An Anopheles stephensi mosquito is obtaining a blood meal from a human host through its pointed proboscis. Credit: CDC
Key points:
- Researchers used genomic surveillance to identify malaria-causing parasites with mutations that made them resistant to treatment and undetectable by diagnostic tests.
- In a sample from Ethiopia, 8.2% of drug-resistant malaria parasites carried deletions of the protein-expressing gene that rapid diagnostic blood tests use for detection.
- Understanding how these mutations emerge, interact and spread can help scientists develop new treatments and vaccines.
Antimalarial drug resistant parasites have previously been found in Uganda, Tanzania and Rwanda. Other malaria strains that are resistant to diagnostic tests were found in the Horn of Africa. Now, researchers have identified malaria-causing parasites that are both resistant to treatment and undetectable by common diagnostic tests.
The results from their genomic surveillance study, published in Nature Microbiology, were the first confirmation of a double-resistant malaria strain.
“We’re essentially seeing the worst-case scenario: parasites with the mutation that make them resistant to treatment have also picked up the chromosomal deletions that make them invisible to the diagnostic tests,” explained Jeffrey Bailey, professor at Brown University. “It will be harder to detect people who are infected, and then when infected people are treated with antimalarial drugs, that may not work to stop them from spreading the disease.”
The detected mutations provided resistance to artemisinin, which is part of the typical first-line combination therapy treatment. Many of these same parasites also had deletions of protein-expressing genes that are detected by rapid diagnostic blood tests. In fact, comparative genomic analysis along with molecular sequencing found that 8.2% of drug-resistant parasites carried the deletions of the protein-expressing gene—making them undetectable by diagnostic tests.
With the concerning double-resistant malaria strain, researchers concluded that monitoring the spread of combined drug- and diagnostic-resistant parasites is crucial. Understanding how mutations emerge, interact, and spread will be key for controlling and eliminating malaria across Africa.
As these mutations complicate efforts to eradicate malaria, there is an increased need to develop new therapies and vaccines to aid in treatment and prevention. The research team is working toward these goals along with building the capacity for genomic surveillance in Ethiopia and other parts of Africa.

### TASKS FOR THIS EXERCISE:
1) In the malaria article, which drug did the detected mutations make the parasites resistant to?
2) Reproduce word for word everything in the malaria article from "With the concerning" down to "parts of Africa.".

### MATERIAL SHOWN:
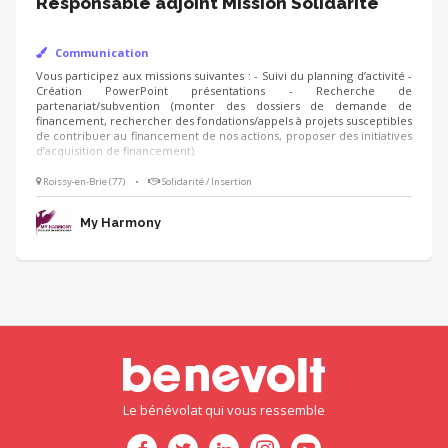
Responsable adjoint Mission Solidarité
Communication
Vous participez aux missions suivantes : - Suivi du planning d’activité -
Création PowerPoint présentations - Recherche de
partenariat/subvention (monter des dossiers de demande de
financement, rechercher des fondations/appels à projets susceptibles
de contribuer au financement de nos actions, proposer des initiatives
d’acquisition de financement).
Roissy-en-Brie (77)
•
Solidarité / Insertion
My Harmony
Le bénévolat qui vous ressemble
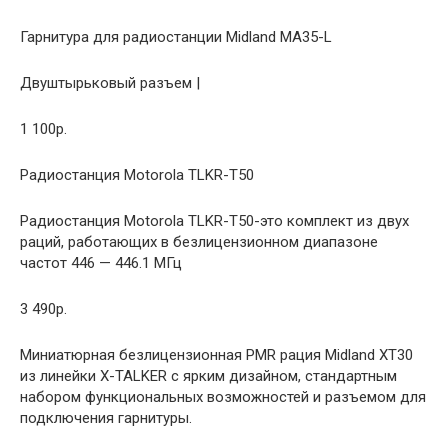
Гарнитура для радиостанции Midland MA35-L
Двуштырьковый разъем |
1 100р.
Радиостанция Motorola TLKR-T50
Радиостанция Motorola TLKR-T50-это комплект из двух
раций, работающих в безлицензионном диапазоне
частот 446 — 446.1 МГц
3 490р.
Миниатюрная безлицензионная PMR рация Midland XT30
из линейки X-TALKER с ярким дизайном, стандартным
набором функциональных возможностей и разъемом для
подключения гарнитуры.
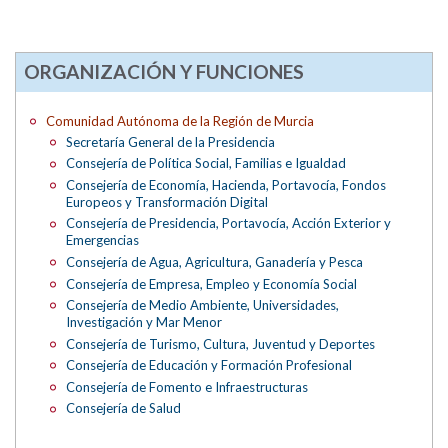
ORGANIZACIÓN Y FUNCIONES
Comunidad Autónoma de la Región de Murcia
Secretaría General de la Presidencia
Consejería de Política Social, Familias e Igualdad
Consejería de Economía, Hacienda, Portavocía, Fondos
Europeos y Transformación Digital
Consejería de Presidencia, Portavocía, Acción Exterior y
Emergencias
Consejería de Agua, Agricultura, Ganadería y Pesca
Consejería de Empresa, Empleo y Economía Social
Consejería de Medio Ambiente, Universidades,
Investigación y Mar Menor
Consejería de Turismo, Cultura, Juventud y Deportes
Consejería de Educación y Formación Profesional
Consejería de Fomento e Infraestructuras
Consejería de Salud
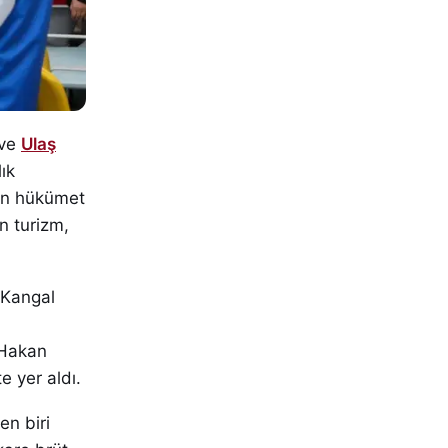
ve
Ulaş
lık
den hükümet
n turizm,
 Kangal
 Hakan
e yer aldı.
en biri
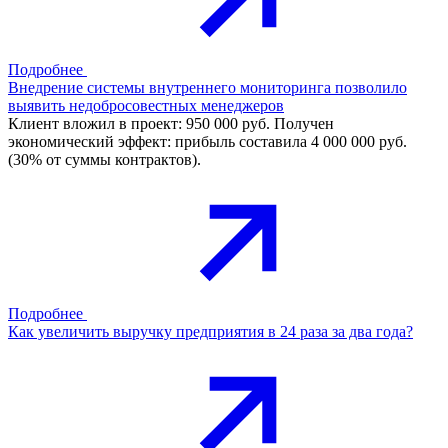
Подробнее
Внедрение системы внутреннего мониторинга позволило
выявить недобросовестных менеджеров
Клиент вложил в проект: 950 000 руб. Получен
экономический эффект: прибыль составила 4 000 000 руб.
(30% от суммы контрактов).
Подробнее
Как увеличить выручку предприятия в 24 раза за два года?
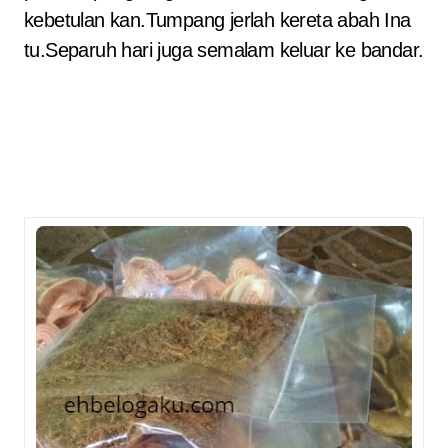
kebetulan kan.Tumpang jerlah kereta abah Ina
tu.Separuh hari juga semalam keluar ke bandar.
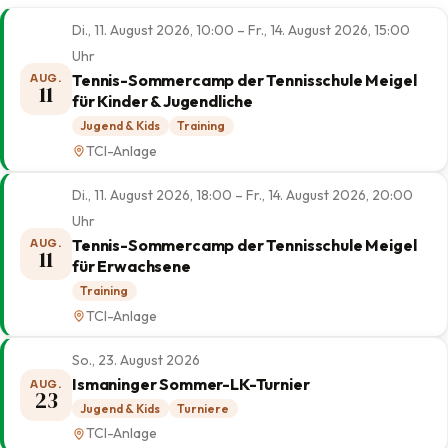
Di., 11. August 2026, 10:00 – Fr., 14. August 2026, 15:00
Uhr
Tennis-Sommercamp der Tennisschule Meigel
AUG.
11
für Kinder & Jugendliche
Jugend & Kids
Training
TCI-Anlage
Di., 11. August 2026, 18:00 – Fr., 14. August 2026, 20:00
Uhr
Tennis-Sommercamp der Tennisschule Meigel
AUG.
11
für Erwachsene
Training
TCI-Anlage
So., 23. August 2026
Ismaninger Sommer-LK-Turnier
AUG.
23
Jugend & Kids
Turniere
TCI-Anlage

### ANSWERS BY TASK:
1) Artemisinin.

2)
With the concerning double-resistant malaria strain, researchers concluded that monitoring the spread of combined drug- and diagnostic-resistant parasites is crucial. Understanding how mutations emerge, interact, and spread will be key for controlling and eliminating malaria across Africa.
As these mutations complicate efforts to eradicate malaria, there is an increased need to develop new therapies and vaccines to aid in treatment and prevention. The research team is working toward these goals along with building the capacity for genomic surveillance in Ethiopia and other parts of Africa.